Provided data
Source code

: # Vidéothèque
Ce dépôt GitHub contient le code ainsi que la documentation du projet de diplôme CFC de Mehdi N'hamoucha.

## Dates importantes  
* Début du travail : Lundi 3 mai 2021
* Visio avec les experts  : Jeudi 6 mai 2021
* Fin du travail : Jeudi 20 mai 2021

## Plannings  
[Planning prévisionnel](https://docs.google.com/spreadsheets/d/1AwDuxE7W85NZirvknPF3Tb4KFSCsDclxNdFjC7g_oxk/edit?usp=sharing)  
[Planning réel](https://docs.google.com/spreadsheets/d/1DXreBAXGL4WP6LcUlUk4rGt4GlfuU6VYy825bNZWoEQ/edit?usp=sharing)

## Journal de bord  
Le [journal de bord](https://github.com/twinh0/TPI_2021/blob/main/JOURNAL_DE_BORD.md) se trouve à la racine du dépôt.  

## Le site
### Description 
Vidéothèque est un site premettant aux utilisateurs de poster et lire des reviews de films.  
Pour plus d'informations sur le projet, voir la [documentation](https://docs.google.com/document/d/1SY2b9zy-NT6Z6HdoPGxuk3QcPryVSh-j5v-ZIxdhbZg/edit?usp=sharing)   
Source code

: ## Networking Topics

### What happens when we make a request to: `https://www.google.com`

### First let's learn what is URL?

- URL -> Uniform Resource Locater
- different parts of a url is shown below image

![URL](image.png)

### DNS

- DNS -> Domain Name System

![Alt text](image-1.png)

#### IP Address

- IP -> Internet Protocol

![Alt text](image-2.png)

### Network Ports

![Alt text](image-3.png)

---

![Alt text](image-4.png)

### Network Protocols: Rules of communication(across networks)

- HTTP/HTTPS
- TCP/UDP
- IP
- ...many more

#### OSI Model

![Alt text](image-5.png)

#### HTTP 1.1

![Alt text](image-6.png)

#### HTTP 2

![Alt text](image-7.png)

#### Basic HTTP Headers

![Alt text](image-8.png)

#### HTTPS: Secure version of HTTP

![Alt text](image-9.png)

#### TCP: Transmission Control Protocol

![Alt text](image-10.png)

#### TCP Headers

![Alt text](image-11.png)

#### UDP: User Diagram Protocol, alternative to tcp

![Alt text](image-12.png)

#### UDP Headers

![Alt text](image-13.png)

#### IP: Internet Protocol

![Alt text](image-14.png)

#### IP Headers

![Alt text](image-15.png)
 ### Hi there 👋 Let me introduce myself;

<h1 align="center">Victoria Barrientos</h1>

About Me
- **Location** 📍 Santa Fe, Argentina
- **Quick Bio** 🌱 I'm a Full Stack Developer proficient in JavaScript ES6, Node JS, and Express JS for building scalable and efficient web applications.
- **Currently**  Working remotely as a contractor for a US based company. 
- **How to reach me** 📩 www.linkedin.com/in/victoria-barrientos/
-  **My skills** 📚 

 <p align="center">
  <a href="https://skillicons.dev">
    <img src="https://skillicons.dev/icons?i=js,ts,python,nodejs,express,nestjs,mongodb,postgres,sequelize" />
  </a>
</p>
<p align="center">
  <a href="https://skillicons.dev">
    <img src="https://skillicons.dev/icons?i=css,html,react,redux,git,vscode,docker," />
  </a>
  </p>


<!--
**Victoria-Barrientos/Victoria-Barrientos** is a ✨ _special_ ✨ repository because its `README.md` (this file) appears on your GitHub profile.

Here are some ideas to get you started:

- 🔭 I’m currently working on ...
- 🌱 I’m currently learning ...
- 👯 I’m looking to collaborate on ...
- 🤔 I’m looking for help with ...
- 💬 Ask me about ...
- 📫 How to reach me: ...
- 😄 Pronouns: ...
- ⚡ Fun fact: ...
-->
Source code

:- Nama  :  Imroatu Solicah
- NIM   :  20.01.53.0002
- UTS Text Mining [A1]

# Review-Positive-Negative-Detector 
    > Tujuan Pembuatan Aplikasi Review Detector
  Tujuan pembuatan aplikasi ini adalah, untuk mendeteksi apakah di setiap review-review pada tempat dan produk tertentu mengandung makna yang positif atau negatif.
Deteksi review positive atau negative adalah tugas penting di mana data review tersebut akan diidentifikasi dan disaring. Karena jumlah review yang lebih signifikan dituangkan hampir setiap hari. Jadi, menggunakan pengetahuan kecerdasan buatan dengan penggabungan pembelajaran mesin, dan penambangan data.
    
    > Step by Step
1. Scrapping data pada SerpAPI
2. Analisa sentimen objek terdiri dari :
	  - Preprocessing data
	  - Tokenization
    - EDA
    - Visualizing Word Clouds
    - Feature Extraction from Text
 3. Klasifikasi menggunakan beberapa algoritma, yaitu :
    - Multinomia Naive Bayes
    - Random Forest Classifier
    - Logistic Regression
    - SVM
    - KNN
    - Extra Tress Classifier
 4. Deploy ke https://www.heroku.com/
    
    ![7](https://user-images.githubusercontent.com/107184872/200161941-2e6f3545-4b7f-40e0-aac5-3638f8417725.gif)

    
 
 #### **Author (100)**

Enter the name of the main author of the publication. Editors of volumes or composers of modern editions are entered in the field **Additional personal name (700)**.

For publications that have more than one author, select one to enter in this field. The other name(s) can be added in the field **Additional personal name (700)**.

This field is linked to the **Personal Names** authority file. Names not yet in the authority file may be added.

Your objective
Rename "Vidéothèque" to "Cinémathèque" in everything from the start of the data down to the line containing "#### IP Address", and reproduce those lines with nothing else changed.

Task response
Source code

: # Cinémathèque
Ce dépôt GitHub contient le code ainsi que la documentation du projet de diplôme CFC de Mehdi N'hamoucha.

## Dates importantes  
* Début du travail : Lundi 3 mai 2021
* Visio avec les experts  : Jeudi 6 mai 2021
* Fin du travail : Jeudi 20 mai 2021

## Plannings  
[Planning prévisionnel](https://docs.google.com/spreadsheets/d/1AwDuxE7W85NZirvknPF3Tb4KFSCsDclxNdFjC7g_oxk/edit?usp=sharing)  
[Planning réel](https://docs.google.com/spreadsheets/d/1DXreBAXGL4WP6LcUlUk4rGt4GlfuU6VYy825bNZWoEQ/edit?usp=sharing)

## Journal de bord  
Le [journal de bord](https://github.com/twinh0/TPI_2021/blob/main/JOURNAL_DE_BORD.md) se trouve à la racine du dépôt.  

## Le site
### Description 
Cinémathèque est un site premettant aux utilisateurs de poster et lire des reviews de films.  
Pour plus d'informations sur le projet, voir la [documentation](https://docs.google.com/document/d/1SY2b9zy-NT6Z6HdoPGxuk3QcPryVSh-j5v-ZIxdhbZg/edit?usp=sharing)   
Source code

: ## Networking Topics

### What happens when we make a request to: `https://www.google.com`

### First let's learn what is URL?

- URL -> Uniform Resource Locater
- different parts of a url is shown below image

![URL](image.png)

### DNS

- DNS -> Domain Name System

![Alt text](image-1.png)

#### IP Address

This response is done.